毛鉤釣にしてもお魚を騙す方法もた~くさんある訳です。
それ以外の釣り方にしてもいっぱいあり、
どれがエライ、どれがアホだなんてことはある筈も無いですよね。
但し、渓流から魚が居なくなってしまうような釣をするのはアホだと思いますね。
自分達で自分達の首を絞めるようなもんですし
自然に対しても優しくないですから。
オイラにはそんな釣はやりたくても下手だから出来ません。
近頃は一谷一尾だなんてシャレたことを言ってるオイラです。
オイラゎ、なぁ~んも考えずに、ただただ足を運んで釣りを…してるって感じ
爺さんの、物事に打ち込む熱意に脱帽です。
こんどテンカラ教えてね…
天才的な釣師の方々はな~んも考えんで、た~くさん釣るんですよね。
熱意といえば、お師匠様のもんぢゃぁござんせんか?
明日はよさそうだけんども、どっかいくんですかい?
憧れにしてますからね
爺様をね(笑)
明日ですか、久々のまとまった雨で、多分に濁り入って芥が流れて…
どぉ~だろぉ~かね??
松尾を頭に浮かべてたんだがね。
なんせ、こちらゎ、アマゾン川か、ガンジス川か…濁りと濁流です(苦笑)
日曜が良いかな???
宵から一杯引っかけに行くことにしましょうかね。
ふふふ。
山本素石著「渓流物語」(朔風社)の
「越前のテンカラ師」というエッセイを思い出しました。
昭和30年代に石徹白川で出合った、目がほとんど見えない老テンカラ師の話で
その翁は著者がたった今釣り上ってきたコースを釣って下ると言う。
どんな釣りをするのか見たかったのでついて行ったら、とても目が不自由だとは思えないようにポンポンと釣ったとのこと。

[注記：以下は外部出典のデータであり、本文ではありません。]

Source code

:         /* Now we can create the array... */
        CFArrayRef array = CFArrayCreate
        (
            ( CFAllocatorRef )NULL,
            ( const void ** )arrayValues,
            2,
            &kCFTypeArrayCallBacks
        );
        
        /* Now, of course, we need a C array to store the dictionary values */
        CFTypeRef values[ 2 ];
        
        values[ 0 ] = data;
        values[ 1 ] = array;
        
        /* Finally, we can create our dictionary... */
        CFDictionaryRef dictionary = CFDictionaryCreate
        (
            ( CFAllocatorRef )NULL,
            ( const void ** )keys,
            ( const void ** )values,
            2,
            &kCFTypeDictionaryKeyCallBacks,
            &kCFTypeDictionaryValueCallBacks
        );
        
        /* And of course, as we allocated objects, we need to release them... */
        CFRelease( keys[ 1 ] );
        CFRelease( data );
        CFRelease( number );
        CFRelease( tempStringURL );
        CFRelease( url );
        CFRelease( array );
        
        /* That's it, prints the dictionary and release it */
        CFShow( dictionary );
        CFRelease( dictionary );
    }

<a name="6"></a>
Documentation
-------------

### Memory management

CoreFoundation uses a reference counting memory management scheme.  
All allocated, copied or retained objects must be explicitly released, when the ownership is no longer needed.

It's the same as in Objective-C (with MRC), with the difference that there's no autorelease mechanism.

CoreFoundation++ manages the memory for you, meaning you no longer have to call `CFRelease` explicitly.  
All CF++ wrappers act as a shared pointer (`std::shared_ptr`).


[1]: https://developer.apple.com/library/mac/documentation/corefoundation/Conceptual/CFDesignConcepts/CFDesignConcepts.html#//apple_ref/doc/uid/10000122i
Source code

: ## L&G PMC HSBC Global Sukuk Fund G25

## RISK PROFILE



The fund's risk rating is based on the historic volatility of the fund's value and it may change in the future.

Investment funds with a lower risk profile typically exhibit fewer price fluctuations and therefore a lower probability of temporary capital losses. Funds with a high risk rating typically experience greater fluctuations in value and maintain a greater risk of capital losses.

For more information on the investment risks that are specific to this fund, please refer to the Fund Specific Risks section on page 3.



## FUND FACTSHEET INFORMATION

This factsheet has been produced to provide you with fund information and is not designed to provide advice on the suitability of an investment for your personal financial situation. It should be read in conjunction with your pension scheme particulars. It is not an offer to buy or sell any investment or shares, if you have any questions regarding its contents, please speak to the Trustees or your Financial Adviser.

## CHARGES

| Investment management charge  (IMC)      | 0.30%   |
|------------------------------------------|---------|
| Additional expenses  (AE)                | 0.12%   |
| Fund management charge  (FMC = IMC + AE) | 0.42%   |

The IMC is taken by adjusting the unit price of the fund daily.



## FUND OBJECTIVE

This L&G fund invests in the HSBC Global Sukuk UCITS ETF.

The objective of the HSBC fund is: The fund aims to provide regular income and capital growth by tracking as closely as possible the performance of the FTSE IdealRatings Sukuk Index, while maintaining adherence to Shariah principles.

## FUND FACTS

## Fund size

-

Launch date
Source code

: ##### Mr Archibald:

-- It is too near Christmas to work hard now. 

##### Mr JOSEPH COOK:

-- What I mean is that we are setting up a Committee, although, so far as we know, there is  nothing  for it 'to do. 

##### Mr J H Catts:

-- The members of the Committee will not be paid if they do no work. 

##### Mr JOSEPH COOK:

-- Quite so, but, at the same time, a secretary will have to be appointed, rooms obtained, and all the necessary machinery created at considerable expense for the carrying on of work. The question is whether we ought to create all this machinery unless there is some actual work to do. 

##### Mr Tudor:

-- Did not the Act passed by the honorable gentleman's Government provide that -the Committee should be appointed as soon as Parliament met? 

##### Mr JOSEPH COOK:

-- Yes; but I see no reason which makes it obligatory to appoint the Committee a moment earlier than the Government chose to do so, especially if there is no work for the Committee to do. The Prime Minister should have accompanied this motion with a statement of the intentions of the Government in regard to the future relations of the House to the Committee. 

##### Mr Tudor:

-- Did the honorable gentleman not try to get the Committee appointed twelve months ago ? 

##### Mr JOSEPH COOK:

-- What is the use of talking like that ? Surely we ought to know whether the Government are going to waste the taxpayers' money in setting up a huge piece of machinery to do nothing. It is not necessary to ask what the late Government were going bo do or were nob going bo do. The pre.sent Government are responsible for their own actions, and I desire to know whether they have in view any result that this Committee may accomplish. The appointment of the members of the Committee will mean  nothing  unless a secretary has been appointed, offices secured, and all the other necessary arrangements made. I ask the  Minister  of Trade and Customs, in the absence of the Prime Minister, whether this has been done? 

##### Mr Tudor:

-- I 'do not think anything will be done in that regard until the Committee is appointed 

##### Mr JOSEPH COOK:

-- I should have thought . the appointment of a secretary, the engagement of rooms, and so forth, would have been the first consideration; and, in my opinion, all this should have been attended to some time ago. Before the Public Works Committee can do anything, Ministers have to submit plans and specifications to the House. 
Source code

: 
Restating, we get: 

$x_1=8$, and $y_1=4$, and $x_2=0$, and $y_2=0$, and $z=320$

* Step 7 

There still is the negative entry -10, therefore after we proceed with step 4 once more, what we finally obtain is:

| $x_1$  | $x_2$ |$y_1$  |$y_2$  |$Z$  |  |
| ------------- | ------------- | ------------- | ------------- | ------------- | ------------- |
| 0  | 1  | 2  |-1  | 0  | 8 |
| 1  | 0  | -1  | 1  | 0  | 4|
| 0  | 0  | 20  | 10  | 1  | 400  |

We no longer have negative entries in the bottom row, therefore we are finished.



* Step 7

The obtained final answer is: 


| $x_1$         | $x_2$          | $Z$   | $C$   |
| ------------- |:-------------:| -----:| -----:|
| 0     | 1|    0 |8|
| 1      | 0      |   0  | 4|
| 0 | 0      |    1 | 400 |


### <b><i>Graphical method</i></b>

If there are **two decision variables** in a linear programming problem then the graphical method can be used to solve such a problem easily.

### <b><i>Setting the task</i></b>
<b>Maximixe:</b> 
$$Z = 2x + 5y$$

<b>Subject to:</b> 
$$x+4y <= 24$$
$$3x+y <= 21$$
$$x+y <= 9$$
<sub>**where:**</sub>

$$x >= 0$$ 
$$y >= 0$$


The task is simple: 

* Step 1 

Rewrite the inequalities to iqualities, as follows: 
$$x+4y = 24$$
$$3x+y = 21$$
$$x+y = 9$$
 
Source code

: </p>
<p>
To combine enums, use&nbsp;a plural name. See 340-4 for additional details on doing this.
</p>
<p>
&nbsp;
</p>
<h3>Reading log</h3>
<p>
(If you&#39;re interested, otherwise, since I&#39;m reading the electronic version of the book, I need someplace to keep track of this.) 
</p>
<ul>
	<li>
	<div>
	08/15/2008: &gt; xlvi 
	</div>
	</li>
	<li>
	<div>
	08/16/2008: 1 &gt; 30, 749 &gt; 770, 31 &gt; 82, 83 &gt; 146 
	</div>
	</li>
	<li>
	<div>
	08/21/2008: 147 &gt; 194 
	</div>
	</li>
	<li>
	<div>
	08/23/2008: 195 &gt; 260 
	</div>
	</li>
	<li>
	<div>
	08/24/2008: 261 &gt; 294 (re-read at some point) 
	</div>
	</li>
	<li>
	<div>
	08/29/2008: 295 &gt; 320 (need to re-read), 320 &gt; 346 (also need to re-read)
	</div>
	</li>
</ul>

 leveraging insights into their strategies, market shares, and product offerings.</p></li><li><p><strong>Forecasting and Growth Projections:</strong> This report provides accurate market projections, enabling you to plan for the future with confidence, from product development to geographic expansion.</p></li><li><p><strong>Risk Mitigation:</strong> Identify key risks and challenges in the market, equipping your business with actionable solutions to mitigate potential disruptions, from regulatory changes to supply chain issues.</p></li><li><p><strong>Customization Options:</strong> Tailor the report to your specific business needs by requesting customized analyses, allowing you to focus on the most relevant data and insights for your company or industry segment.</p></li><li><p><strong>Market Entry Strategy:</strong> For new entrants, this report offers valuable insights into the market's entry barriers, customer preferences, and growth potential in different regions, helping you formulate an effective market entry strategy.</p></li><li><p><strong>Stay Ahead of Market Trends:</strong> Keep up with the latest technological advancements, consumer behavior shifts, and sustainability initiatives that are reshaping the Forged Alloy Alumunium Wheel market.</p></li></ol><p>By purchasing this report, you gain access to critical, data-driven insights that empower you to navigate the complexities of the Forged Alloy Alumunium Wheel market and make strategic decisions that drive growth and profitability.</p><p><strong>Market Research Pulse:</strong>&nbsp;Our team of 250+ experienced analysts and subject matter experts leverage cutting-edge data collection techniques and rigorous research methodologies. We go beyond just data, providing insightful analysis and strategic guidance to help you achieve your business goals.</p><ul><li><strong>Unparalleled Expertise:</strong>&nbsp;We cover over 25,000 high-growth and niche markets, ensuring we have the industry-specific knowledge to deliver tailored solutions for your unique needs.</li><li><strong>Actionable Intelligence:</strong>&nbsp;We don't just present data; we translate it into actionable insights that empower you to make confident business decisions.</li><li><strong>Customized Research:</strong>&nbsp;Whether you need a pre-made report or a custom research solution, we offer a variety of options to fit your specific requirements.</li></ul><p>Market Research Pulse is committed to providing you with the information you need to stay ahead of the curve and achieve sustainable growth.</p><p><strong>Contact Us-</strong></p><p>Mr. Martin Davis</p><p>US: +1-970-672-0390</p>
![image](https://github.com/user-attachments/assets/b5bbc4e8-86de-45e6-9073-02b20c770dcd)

越前各地の山村には、昔から竹の延べ竿に馬の尾の毛を何本かをより合わせ
テーパーにした糸を使うテンカラ釣りが伝わっていると書いています。
すでにお読みになっておられるかも知れませんが
まだのようでしたら一読をお勧めします。
釣り上がって来たところを釣り下がると言われたのでは参りますね。
素石さんのエッセイも脚色されていると思われますが。
目が悪いと言う釣り人を知ってますが、めちゃくちゃ上手い渓流釣をします。
おそらく長年同じ渓をこなしてきていて、魚の出るポイントを熟知しているのでしょうね。
勿論、キャストも正確でしょうから、毛鉤の飛んだ位置も手に取るように判ってる。
アワセは決めた時間毛鉤を流して取っているのではないでしょうか?
それと誘いによって手に来る衝撃で合わせているのでは?
オイラ、なかなかそんなレベルには程遠く、もがく姿はヒラタカゲロウみたいです。
素石さんも、テンカラをよくしたようです。機会があれば読んで見たいものです。
情報をありがとうございました。